Percentage of the requests served within a certain time (ms)
50% 467
66% 553
75% 626
80% 684
90% 896
95% 1163
98% 1531
99% 1864
100% 10270 (longest request)

Result is worse then my (optimistic?) guess. Additionally we can see two failures (and we can see two corresponding exceptions in Zuul log that complains about HTTP pool timeout). Apparently the timeout is set to 10 seconds by default.

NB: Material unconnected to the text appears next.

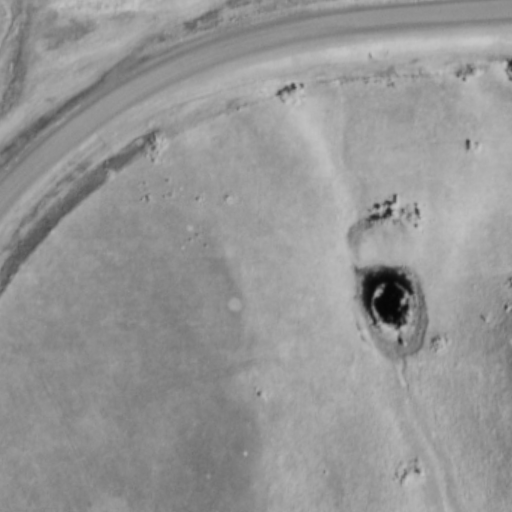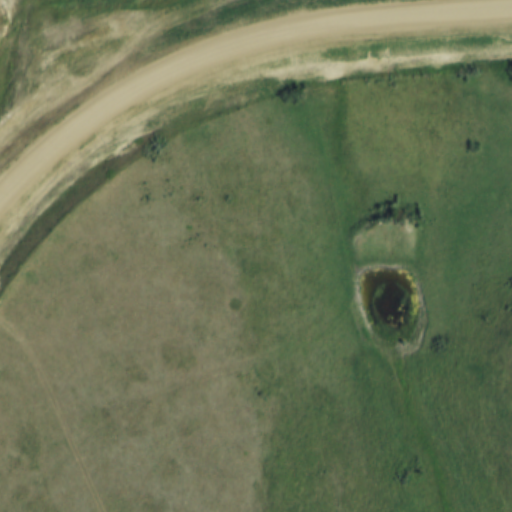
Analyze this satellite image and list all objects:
road: (231, 49)
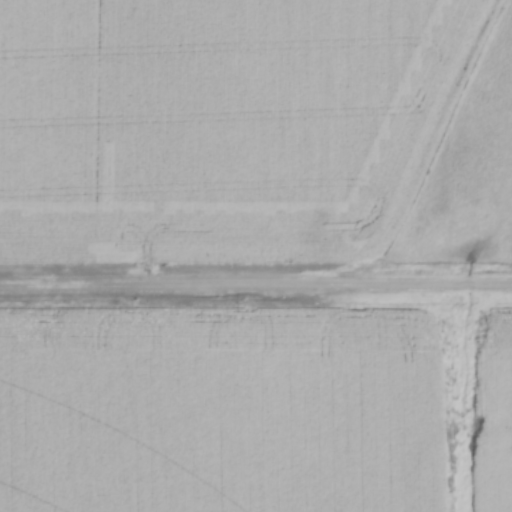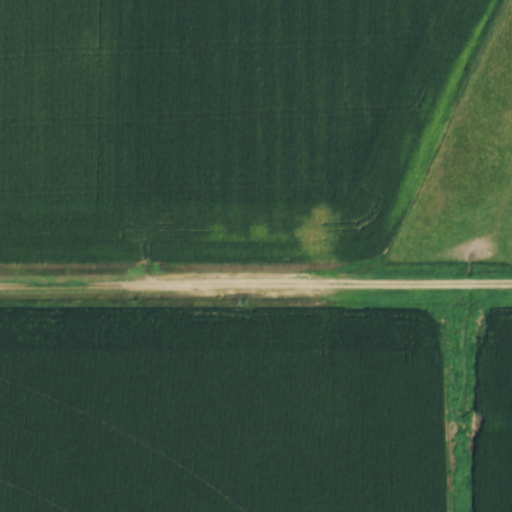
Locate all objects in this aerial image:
road: (256, 288)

So let’s get some more results.

Document Path: /sodik/sample.html
Document Length: 26650 bytes

Concurrency Level: 200
Time taken for tests: 50.080 seconds
Complete requests: 50000
Failed requests: 0
Total transferred: 1343550000 bytes
HTML transferred: 1332500000 bytes
Requests per second: 998.39 [#/sec] (mean)
Time per request: 200.322 [ms] (mean)
Time per request: 1.002 [ms] (mean, across all concurrent requests)
Transfer rate: 26199.09 [Kbytes/sec] received

Connection Times (ms)
min mean[+/-sd] median max
Connect: 2 16 7.9 16 126
Processing: 15 184 108.1 203 1943
Waiting: 13 183 105.9 202 1934
Total: 18 200 107.8 218 1983

Percentage of the requests served within a certain time (ms)
50% 218
66% 228
75% 235
80% 239
90% 254
95% 287
98% 405
99% 450
100% 1983 (longest request)

Wow, what an improvement. Only what comes to my mind that Java JIT compilation could help the performance. But to verify if it was just an coincidence, one more attempt: 1010 req/sec. At the end the result is a positive surprise for me.

Conclusion

Zuul’s raw performance is very comparative to Nginx – in fact after startup warmup period it is even slightly better in my results (again – see disclaimer – this is not a serious performance test). Nginx shows more predicable performance (lower variation) and (sadly) we have experienced minor glitches (2 out of 150000 requests) during Zuul “warmup” (but your microservices are fault resilient, right? 🙂 )

So if you consider using some of the extra Zuul features or want to gain more from integration with other Netflix services like Eureka for service discovery, Zuul looks very promising as a replacement for ordinary reverse proxy. Maybe it is really used by Netflix 🙂 so you can try it too.